This evening, a panel of the Fifth Circuit—after an expedited briefing schedule—reaffirmed its initial stay in BST Holdings, L.L.C. v. OSHA, No. 21-60845.
This stay stops OSHA from taking any action to enforce the mandate while the court considers the petitioners’ request for a permanent injunction against the mandate. A court’s decision to grant a stay pending briefing on the merits of an injunction is always important. It is very likely a preview of the final outcome of the case, because to determine whether or not to grant the stay in the first place, the court considers four factors, the first of which is likelihood of success on the merits. In this case, Judge Engelhardt, writing for a unanimous panel, said that the petitioners are, “for a multitude of reasons,” likely to succeed on the merits.
In its emergency stay last week, the panel said there was reason to believe the mandate suffers from grave statutory and constitutional issues, and tonight the panel fleshed out both those points.
On the statutory front, the panel noted that this a rare government action where the rule is both over inclusive (blanket approach that does not take into account varying types of businesses and the attendant COVID risks) and underinclusive (100 is an arbitrary number to address an alleged “grave danger”).
As I have discussed on Instagram before, OSHA issued this rule under its emergency authority, and it must meet an exacting statutory standard to do so. The court analyzed the ways in which this rule fails to meet the standard. I will link to the full opinion for those who want to get in the weeds. Suffice to say, the opinion makes clear the rule is riddled with problems.
The court’s analysis of the statutory flaws is satisfying from a legal perspective, but the court’s gripe with the more fundamental constitutional infirmities presents a restatement of critical constitutional principles at a time when the sand is shifting under the very foundations of our republic.
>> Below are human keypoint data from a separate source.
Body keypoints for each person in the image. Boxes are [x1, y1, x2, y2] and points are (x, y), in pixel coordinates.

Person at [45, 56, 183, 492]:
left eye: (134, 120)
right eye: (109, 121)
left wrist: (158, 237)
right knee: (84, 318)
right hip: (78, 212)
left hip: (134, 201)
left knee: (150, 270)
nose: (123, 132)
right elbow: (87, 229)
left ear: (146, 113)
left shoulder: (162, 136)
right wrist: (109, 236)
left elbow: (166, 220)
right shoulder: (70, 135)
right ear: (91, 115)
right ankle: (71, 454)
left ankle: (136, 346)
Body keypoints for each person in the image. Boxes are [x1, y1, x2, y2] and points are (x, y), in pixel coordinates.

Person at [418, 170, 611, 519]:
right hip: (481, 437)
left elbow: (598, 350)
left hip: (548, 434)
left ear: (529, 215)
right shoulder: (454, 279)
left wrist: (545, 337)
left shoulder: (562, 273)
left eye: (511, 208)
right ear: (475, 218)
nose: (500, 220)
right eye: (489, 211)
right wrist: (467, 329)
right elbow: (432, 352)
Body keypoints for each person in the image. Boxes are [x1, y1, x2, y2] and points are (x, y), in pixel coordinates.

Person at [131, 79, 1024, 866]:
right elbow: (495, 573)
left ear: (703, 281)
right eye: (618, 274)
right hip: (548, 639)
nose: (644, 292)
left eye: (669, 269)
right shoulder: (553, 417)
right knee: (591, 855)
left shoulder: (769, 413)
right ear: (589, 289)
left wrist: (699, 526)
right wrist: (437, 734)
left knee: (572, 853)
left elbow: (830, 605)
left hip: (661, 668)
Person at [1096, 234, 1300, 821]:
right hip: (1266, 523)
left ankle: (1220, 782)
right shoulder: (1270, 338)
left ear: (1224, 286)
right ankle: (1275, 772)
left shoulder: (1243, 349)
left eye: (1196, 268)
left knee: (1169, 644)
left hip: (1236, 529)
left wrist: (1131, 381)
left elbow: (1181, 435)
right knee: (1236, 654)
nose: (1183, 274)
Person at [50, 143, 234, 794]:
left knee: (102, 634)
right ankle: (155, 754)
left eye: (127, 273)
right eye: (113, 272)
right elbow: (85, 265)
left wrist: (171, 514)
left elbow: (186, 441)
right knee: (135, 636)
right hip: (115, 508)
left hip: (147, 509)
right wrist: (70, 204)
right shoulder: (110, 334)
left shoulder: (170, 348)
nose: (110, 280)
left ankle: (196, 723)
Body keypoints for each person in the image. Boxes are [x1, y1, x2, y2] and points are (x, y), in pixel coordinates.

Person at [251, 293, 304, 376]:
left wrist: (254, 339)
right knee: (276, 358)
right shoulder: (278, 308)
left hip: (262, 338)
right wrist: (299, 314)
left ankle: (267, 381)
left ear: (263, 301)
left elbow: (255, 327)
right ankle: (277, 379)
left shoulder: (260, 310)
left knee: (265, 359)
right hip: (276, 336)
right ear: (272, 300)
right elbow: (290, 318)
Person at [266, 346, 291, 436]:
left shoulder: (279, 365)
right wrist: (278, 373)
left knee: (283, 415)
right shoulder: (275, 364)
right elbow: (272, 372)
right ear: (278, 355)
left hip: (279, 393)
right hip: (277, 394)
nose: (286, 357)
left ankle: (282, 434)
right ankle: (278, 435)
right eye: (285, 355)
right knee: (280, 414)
The court said that the mandate “likely exceeds the federal government’s authority under the Commerce Clause because it regulates noneconomic inactivity that falls squarely within the States’ police power,” and second, “separation of powers principles cast doubt over the Mandate’s assertion of virtually unlimited power to control individual conduct under the guise of a workplace regulation.”
I talked a little about the state police power versus federal government authority in this post on The Federalisttoward the beginning of the pandemic. Maintaining the balance between the federal government and the states is critical right now as the Left attempts to consolidate power. The states cannot cede an inch to the federal government and must, to the best of their ability, apply pressure in return. It is heartening to see a federal court defend these constitutional principles, and I hope that the grassroots takes heart at this and continues to protect and defend these principles in whatever way we can, too.
The court breezed through the remaining factors, finding that the petitioners would suffer serious harm absent a stay, that the respondents will suffer no harm by a stay, and finally that the stay is in the public interest. This last bit had perhaps my favorite part of the opinion:
The public interest is also served by maintaining our constitutional structure and maintaining the liberty of individuals to make intensely personal decisions according to their own convictions—even, or perhaps particularly, when those decisions frustrate government officials.
That’s really a central element to this vaccine debate. There is a large group of people in power (BigTech, etc) and government who think that they can tell other people what to do. But the Constitution is the controlling document of a counter-majoritarian form of self-government—a form of government that seeks to defend the dissenter against the mob. Thank God the Fifth Circuit is articulating that. We all have to take up the chorus.
Where we go from here is a little less clear to me. Normally, it would proceed to the merits, but looming in the background (or the forefront, I suppose) of this litigation is the multi-circuit lottery. The federal rules provide that in this type of challenge to an agency rule and when multiple circuits are fielding challenges, the challenge shall be assigned to a single circuit at random. This is stressful because some circuits are better for us than others. I can tell you there are a lot of federal judges out there who are comfortable with a vaccine mandate and would find their way to upholding this terrible rule if given the opportunity.